[Start of Attachment]

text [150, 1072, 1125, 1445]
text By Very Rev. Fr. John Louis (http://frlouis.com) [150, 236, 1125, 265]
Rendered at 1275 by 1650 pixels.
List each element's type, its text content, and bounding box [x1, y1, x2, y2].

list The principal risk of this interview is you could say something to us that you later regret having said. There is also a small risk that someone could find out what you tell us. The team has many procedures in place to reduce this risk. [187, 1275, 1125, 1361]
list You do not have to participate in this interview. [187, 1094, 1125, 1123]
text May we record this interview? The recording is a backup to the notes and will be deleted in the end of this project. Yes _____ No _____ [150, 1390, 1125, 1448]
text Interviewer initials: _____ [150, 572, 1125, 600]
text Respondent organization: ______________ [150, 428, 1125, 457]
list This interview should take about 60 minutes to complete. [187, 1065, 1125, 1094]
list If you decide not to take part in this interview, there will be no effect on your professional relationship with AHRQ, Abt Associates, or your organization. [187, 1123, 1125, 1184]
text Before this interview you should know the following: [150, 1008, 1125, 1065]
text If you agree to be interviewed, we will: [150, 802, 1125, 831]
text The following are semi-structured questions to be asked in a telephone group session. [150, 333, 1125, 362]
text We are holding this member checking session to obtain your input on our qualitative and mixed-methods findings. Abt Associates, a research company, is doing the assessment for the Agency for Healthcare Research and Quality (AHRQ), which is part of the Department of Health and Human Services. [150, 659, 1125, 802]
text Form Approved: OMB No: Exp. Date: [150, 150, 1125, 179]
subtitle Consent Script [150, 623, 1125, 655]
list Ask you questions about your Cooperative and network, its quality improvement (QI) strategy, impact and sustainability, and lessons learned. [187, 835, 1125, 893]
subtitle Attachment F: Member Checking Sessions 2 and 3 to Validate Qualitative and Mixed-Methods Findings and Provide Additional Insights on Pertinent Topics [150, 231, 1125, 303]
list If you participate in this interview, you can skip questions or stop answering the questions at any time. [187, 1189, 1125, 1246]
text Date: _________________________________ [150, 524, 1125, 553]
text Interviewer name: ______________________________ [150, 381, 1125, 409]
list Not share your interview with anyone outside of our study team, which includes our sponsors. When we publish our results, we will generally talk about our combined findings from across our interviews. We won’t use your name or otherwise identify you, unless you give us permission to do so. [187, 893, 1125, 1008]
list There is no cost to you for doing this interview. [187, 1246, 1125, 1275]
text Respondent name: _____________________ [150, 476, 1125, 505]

[End of Attachment]

_WORK INSTRUCTION_: Write out the listing's lines exactly, from its first line through the line that contains "Rendered at 1275 by 1650 pixels.", and stop there.

_ANSWER AREA_:
text [150, 1072, 1125, 1445]
text By Very Rev. Fr. John Louis (http://frlouis.com) [150, 236, 1125, 265]
Rendered at 1275 by 1650 pixels.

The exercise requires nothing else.